Setelah semuanya selesai, saya bersama temen diarahkan tour guide ke pelabuhan di Kota Sorong. Ada dua speed boat yang disiapkan untuk mengangkut kami berdelapan menuju ke kapal yang berlabuh di tengah laut.
Perlu waktu sekitar sepuluh menit dari pelabuhan penyeberangan menuju kapal. Kapal yang akan digunakan untuk mengelilingi sejumlah pulau, ternyata jauh lebih bagus dari bayangan penulis.
Sampai di kapal, langsung disambut kapten dan kru kapal. Mereka sangat ramah saat menyambut kedatangan kami. Tak ketinggalan jus sirsak segar juga diberikan untuk menyambut kedatangan tamu.
Setelah semuanya berkumpul, tour guide langsung menjelaskan semua aturan selama di kapal. Terakhir kami diajak berkeliling kapal untuk melihat kamar dan tempat untuk bersantai.
”Kapal ini namanya Jakare. Jakare ini sebenarnya nama buaya di Perancis. Kebetulan owner dari Kapal Jakare ini orang Perancis, sehingga nama Jakare diambil dari tempat kelahirannya," ujar tour guide bernama Nico ini.
”Kami berharap semua yang ada di dalam kapal selalu menjaga kebersihan, baik di dalam kamar dan area santai. Termasuk untuk tisu, saya harap tidak dibuang di toilet, sehingga tidak mencemari laut," tambahnya.
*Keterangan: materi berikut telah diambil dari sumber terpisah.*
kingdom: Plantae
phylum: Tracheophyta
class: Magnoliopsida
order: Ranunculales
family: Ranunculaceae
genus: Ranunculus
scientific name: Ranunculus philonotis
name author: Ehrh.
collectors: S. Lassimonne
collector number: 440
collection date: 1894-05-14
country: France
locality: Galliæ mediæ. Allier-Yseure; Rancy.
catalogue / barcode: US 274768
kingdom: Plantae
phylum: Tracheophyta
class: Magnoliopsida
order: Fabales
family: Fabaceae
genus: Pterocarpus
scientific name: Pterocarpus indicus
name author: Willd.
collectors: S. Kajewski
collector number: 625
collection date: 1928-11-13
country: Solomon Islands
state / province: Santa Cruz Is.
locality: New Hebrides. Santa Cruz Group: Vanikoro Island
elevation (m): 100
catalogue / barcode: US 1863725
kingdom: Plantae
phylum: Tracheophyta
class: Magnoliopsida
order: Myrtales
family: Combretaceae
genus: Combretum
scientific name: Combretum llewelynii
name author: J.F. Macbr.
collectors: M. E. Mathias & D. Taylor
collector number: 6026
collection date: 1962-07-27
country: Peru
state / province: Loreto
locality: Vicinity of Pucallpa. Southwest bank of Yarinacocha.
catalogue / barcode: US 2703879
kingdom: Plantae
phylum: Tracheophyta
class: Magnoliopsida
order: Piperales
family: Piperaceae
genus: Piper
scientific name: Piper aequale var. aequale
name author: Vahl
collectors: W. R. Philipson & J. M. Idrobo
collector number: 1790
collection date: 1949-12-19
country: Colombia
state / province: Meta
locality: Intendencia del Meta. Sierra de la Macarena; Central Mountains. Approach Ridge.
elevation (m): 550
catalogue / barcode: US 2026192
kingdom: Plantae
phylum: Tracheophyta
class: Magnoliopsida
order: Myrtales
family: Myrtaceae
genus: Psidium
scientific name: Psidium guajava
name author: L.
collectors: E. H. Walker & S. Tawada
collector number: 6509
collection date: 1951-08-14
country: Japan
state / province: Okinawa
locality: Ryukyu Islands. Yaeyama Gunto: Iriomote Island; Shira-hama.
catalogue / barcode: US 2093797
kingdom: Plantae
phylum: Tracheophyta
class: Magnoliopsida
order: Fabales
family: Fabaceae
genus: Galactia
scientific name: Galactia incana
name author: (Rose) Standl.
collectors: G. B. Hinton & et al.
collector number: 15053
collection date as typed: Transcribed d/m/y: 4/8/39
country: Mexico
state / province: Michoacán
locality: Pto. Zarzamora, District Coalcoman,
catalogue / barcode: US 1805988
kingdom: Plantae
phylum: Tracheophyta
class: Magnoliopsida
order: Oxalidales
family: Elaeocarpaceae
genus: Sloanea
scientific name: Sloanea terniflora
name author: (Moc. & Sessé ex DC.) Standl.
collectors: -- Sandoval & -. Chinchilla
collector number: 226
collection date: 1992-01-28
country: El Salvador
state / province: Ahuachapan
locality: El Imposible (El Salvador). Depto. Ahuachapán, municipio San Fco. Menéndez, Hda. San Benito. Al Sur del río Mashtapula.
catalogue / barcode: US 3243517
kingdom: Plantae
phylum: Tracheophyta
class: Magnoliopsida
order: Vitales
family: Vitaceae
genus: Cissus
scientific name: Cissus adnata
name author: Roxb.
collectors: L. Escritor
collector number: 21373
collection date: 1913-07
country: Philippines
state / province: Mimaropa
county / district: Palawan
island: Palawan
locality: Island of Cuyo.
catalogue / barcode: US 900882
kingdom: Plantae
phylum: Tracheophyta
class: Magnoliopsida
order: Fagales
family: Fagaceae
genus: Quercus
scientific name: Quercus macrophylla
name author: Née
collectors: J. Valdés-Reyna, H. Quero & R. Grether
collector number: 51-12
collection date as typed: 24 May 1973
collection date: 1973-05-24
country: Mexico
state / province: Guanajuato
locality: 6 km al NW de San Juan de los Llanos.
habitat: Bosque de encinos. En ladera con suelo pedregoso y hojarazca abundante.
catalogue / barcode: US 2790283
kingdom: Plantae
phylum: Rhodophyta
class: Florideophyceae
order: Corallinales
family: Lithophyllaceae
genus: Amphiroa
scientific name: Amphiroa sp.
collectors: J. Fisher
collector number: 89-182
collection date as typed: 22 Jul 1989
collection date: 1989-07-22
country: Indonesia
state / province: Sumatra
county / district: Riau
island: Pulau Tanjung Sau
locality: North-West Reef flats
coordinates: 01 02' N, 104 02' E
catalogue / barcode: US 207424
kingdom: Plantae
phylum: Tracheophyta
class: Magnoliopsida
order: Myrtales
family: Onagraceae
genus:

Setelah puas berkeliling, Nico mempersiapkan semua pengunjung untuk bersantai terlebih dahulu. Penulis memanfaatkan waktu itu untuk membereskan barang bawaan berupa koper dan tas.
”Kalian ada waktu 20 menit untuk bersantai. Setelah itu makan siang segera kami siapkan. Enjoy trip semua," tutur Nico sambil meninggalkan tempat santai.
Kami lalu membawa barang masing-masing ke kamar. Satu kamar diisi tiga orang.
Tak lama setelah itu, kami lalu makan siang. Selanjutnya, bergerak menuju Raja Ampat.
Perjalanan dari Dorong ke Raja Ampat ditempuh sekitar tujuh jam menggunakan kapal. Saat melewati laut, guncangan semakin terasa karena ombak semakin tinggi.
”Sebisa mungkin makan yang banyak, karena saat ada gelombang, sulit makanan masuk. Mungkin yang belum terbiasa bisa mabuk laut dan sebagainya," tutur Nico.
Secara perlahan kapal berjalan menuju Raja Ampat. Perjalanan yang jauh itu tak terasa. Kami terpesona menikmati keindahan jejeran pulau yang dilintasi.
Sekitar pukul 19.00 WIT, kapal Jakare melepas jangkar dan berlabuh di Pulau Waigeo. Saat berlabuh, Kota Waisai, Ibu Kota Kabupaten Raja Ampat, terlihat dari kapal.
Pelancong, termasuk kami, tidak ada yang turun dari kapal, karena dalam rute perjalanan, tidak ada jadwal ke Kota Waisai. Menurut Nico, kapal berlabuh di sekitar Pulau Waigeo sampai pagi.
Malam itu kami makan dan dengan menu spesial. Setelah makan malam, sebagian melanjutkan berkaraoke dan main game.
Selanjutnya kami kembali ke kamar masing-masing. Mengingat aktivitas masih panjang dan harus menyiapkan fisik agar tidak sakit selama liburan di Raja Ampat.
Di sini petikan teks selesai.